Catherine sleeps comfortably just like any other normal adult
Short term goals
- Catherine shall have a regular pattern of sleeping for an adult with an average of 8 hours per day. She shall also have enough time resting during the day and between activities such as family visits and group therapy. This is to be achieved on her first day in the facility.
- Catherine shall not disturb other patients and the hospital staff during the night to promote their comfortability unless if it is necessary during activities such as emergencies and physiological needs like micturition and defaecation.
Long term goal
After discharge, Catherine and her family shall report a normal sleeping rate and eliminated levels of lethargy due to disturbed sleep.
Administer a mood stabilizer and a tranquilizer during the night for a proper sleep.
Adjust the environment to favour a comfortable sleep during the night in order to prevent provocation of Catherine’s disturbed sleep (Genç et al., 2017).
Reassure Catherine that sleep is good for health and she should have enough for a comfortable day.
Offer Catherine some clean sheets and blankets and enhance her self-care by asking her to spread the bed for a comfortable look that she wishes to have.
Use a calm language or an authoritarian approach when asking Catherine to go to sleep depending on the necessity of the approach.
Put off the lights and regulate the room temperature to enhance a peaceful sleep for Catherine during the night. This is also suitable for other patients.

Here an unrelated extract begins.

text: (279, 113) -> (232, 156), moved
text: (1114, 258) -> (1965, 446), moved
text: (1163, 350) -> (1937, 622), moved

Monitor the effects of mood stabilizers to prevent an overdose and adverse reactions.
If necessary, administer amitriptyline 75mgs when needed as an antidepressant during the depressive phase of Catherine’s bipolar (Hazard, 2016).

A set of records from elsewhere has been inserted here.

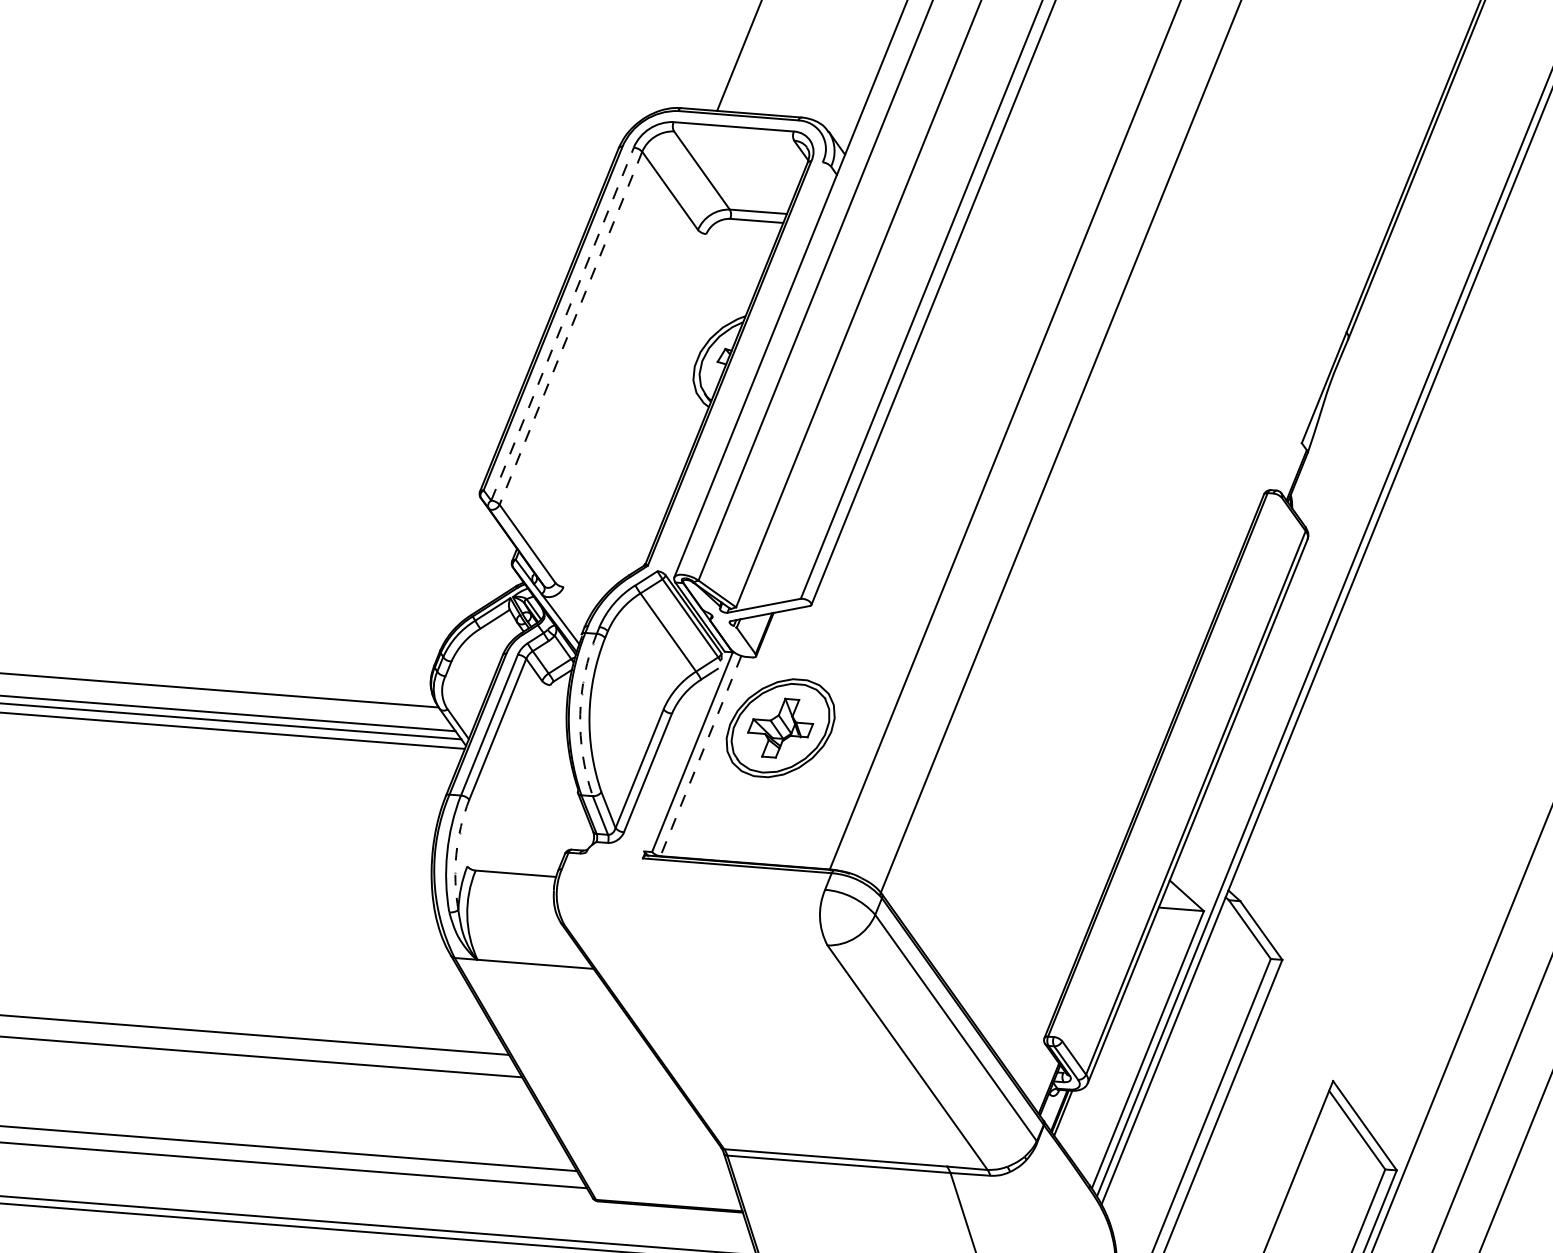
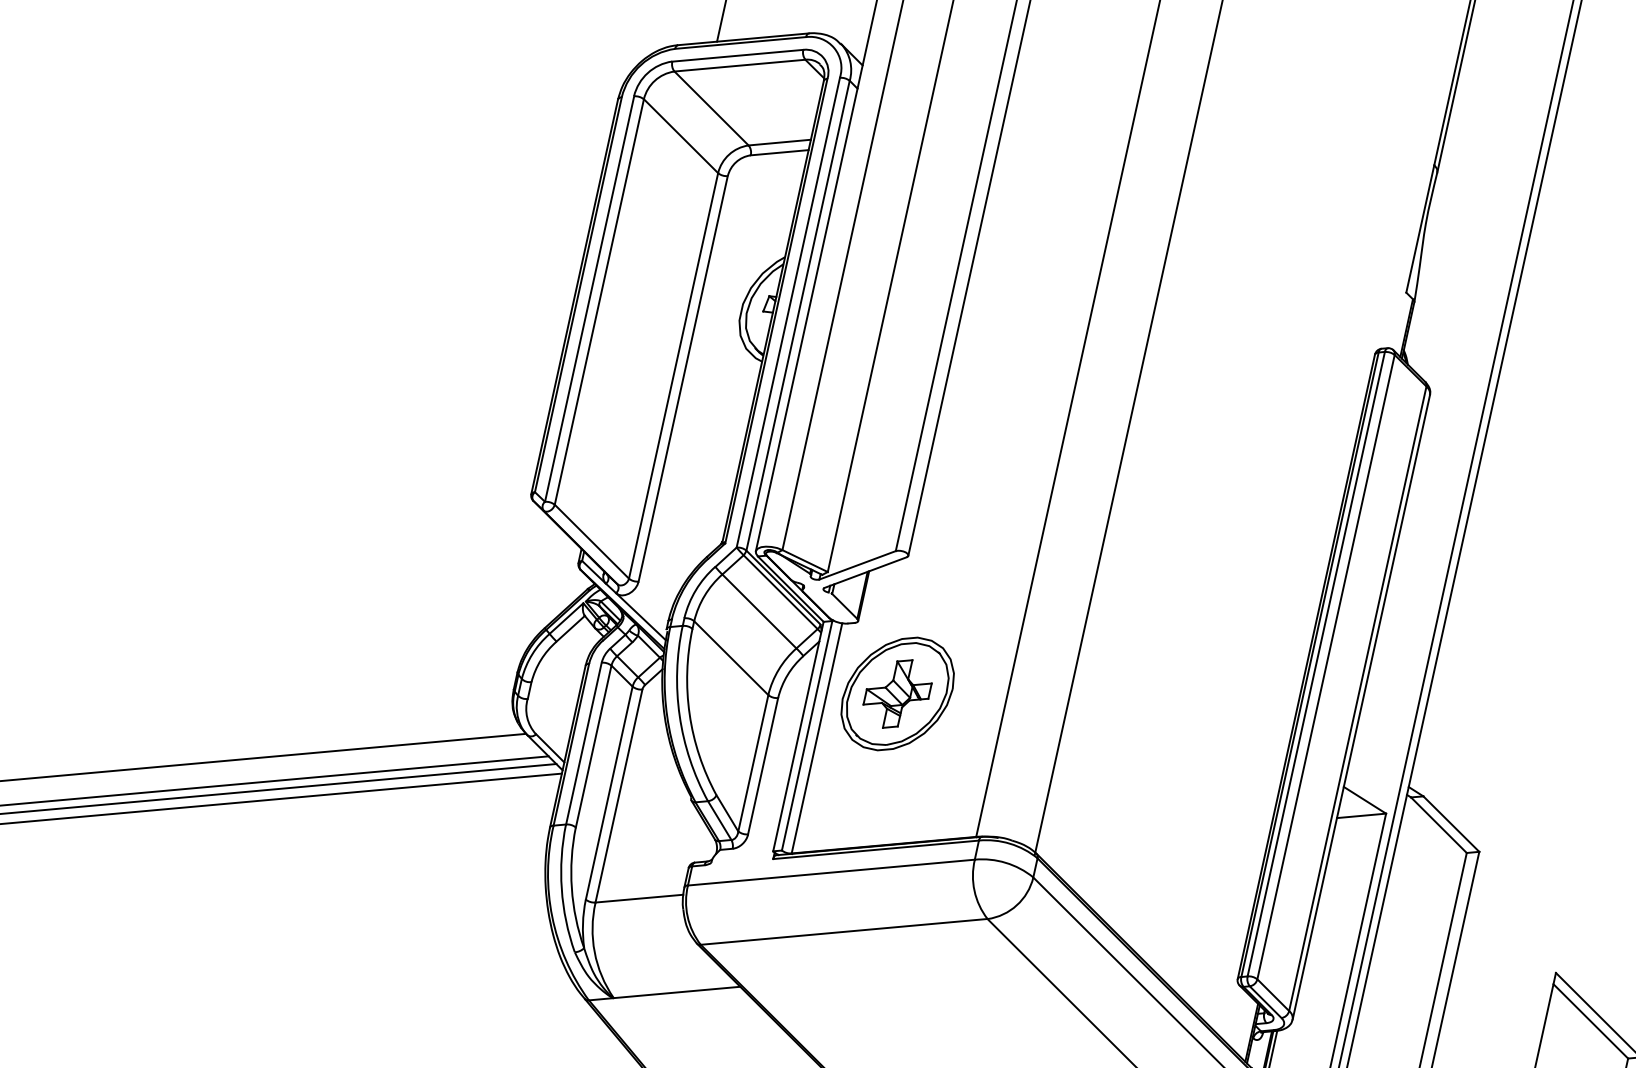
line: (734, 135) -> (740, 64), added
line: (562, 323) -> (589, 298), dashed -> solid
line: (570, 328) -> (598, 302), dashed -> solid
line: (739, 366) -> (787, 312), added
line: (748, 370) -> (798, 315), added
line: (626, 405) -> (673, 374), added
line: (634, 410) -> (682, 378), added
line: (635, 670) -> (731, 658), added
arc: (580, 714) -> (679, 715), dashed -> solid
line: (684, 751) -> (798, 736), added
line: (700, 756) -> (816, 738), dashed -> solid
line: (1163, 765) -> (1316, 664), added
line: (1171, 769) -> (1325, 667), added
line: (504, 773) -> (608, 792), added
line: (512, 777) -> (618, 795), added
arc: (456, 854) -> (572, 888), dashed -> solid
line: (693, 879) -> (831, 872), added
line: (695, 934) -> (843, 931), added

Utilize Cognitive Behaviour Therapy to help Catherine moderate her moods and engage in activities that promote sleep such as meditation (Jones, 2012).
Enroll Catherine in group therapy so that she can learn some sleeping techniques from other patients with a similar problem (Munsterberg, 2014).
Administer therapeutic drugs against a headache, and other side effects of antidepressants and mood stabilizers. Side effects like sweating, acute akathisia, tardive dyskinesia among others deprive Catherine of sufficient sleep.
Day 1: Catherine exhibits some difficulties in sleeping but still manages to sleep for 5 hours for the entire night.
Day2: Catherine begins to have a normal sleeping pattern with the help of medications.
Day 3: She now sleeps well without any form of night disturbances and awakenings. She only woke up due to the urge to evacuate the bowels. The goal was fully met.